I have been known to buy a lottery ticket on rare occasions. Most of the time I forget and hear the big prize ticket was bought in another state.... which makes me glad I didn't waste my money.
I buy them for stocking stuffers at Christmas.
I buy a scratch ticket about once every four years, something tells me that today would be a good day to pick one up.
My old boss was a gambler and spent more than I used to afford on lunch weekly on lotto tickets. He would hit a couple hundred dollar prize every now and then.
I always wanted to use the lottery in teaching probability. But I couldn't because gambling-related materials were forbidden in our schools. The real rub for me was that our local school district took lottery money from the state but denied access to the state lottery site for school computers.
Of course, any student could show you how to get around the filter, but it was the principle of the thing that got me.
The damned paradox is that if you buy a chance the odds that you gain nothing are immense, but, on the other hand, if you do not buy a chance then you are guaranteed to gain nothing..................you simply keep the price of the chance to waste in some other fashion...............like supersizing an order of fries.
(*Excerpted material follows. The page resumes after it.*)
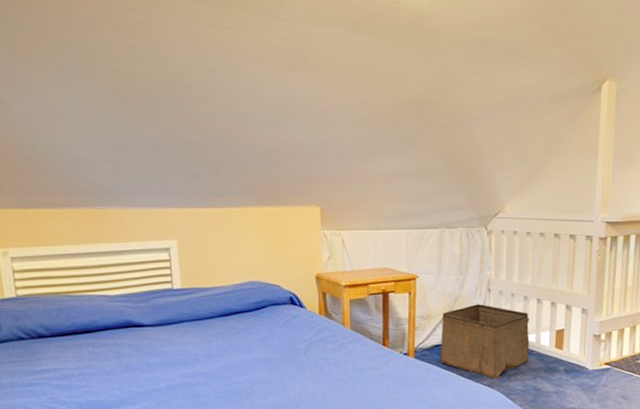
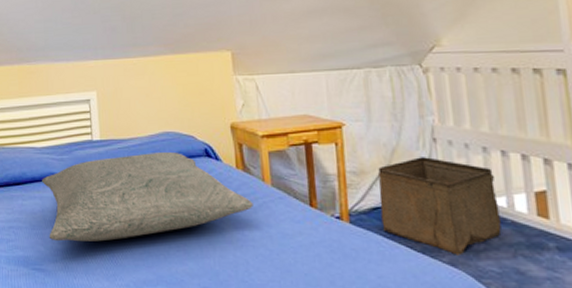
pillow: none [116,299,333,385] -> present [42,151,253,242]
There was a period in the '80s when I was a regular Lotto buyer, both on my own and in an office pool. I don't think my own tickets ever paid off for more than $50 or so -- with a semi-regular sprinkling of $5 wins -- but the office pool won about $1500 once. I undoubtedly paid in many times what I drew out, but as long as they made it easy I was content to have that one-in-a-gazillion chance of winning big.
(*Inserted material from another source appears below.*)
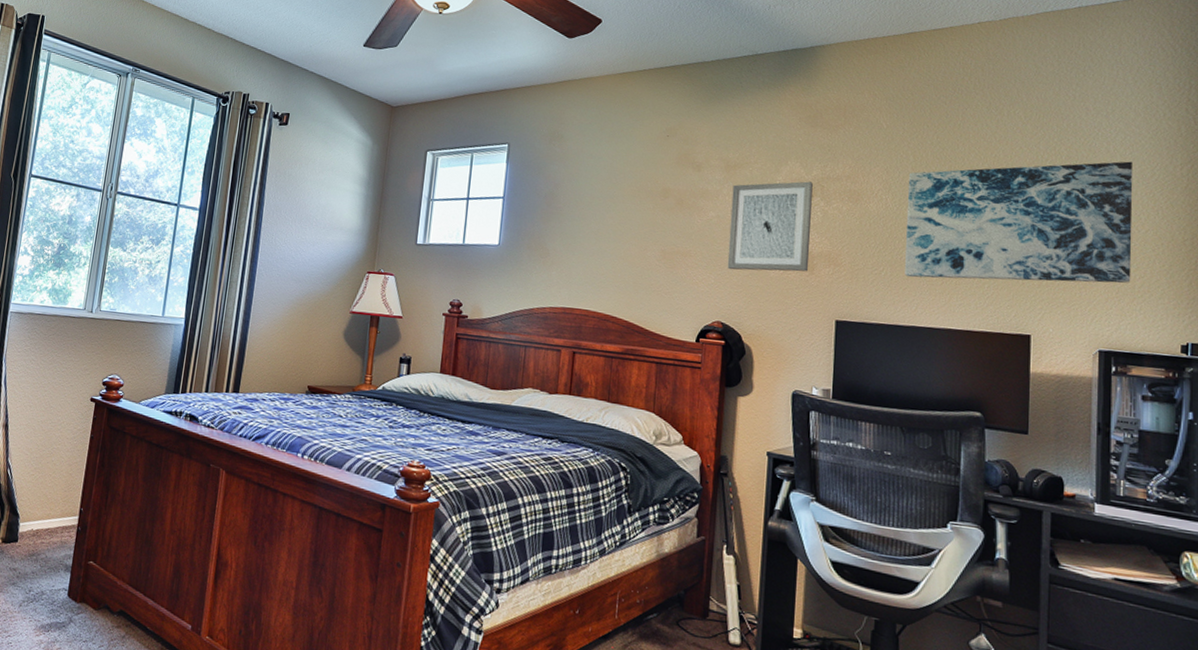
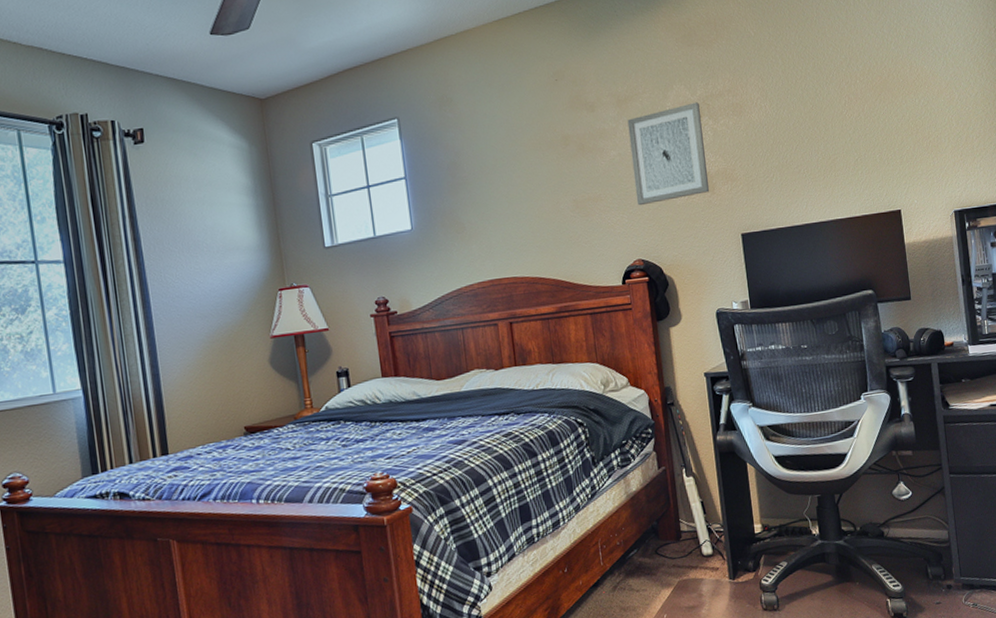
wall art: present [905,161,1134,283] -> none [780,31,970,179]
But after a few years the CA Lottery made a change in subscription practices, and buying the tickets became too much of a nuisance, so I stopped playing. Nowadays I only buy them for birthday gifts and stocking stuffers, and we never seem to cash in the $5 wins that we do get.
Pure entertainment. Like buying a movie ticket. Definitely not a good retirement plan.
I have never bought a ticket and never will. Most people have more money in their pocket than I have spent gambling in my entire life. I know it can be an addiction, but I just don't get it...
I have an acquaintance who is a bona fide "high roller" in Vegas. He is naturally lucky - practically everything he touches turns to gold. If I had his luck I might feel differently.
Really wanted to post something quite smug about being good at math, but Jimbo's fishing pole analogy really hit home.
Steve
I buy lotto tickets about once every other month - just enough to have a reason to have "what if" dreams. When I lived in WA, I got enough $50, $75, and $100 winners that I'm sure that I at least broke even on their lottery. Since living in CA, I haven't won a total of $50 in the 20 years I've been here.
That must mean that all my luck is being saved up for the big one!
For me the lotto is like golf. You play well enough to want to play again but you never get good enough to enjoy it. I quit both years ago. A good friend of mine won a really big one years ago, still runs his business and has given much of his winnings away to those less fortunate.
eapls2708, post: 378287, member: 589 wrote: I buy lotto tickets about once every other month - just enough to have a reason to have "what if" dreams. When I lived in WA, I got enough $50, $75, and $100 winners that I'm sure that I at least broke even on their lottery. Since living in CA, I haven't won a total of $50 in the 20 years I've been here.
That must mean that all my luck is being saved up for the big one!
"The big one"? I hope that isn't the big earthquake that will separate CA from the mainland you are referring to:'(
A friend's daughter hit the big payoff in California several years back. She didn't change her lifestyle one bit. But, she sure helped her parents have a comfortable life ever since.
"The Big One"
Think Fred Sanford clutching his chest and hollering: "This is the Big One Elizabeth! I'm comin' to see you!"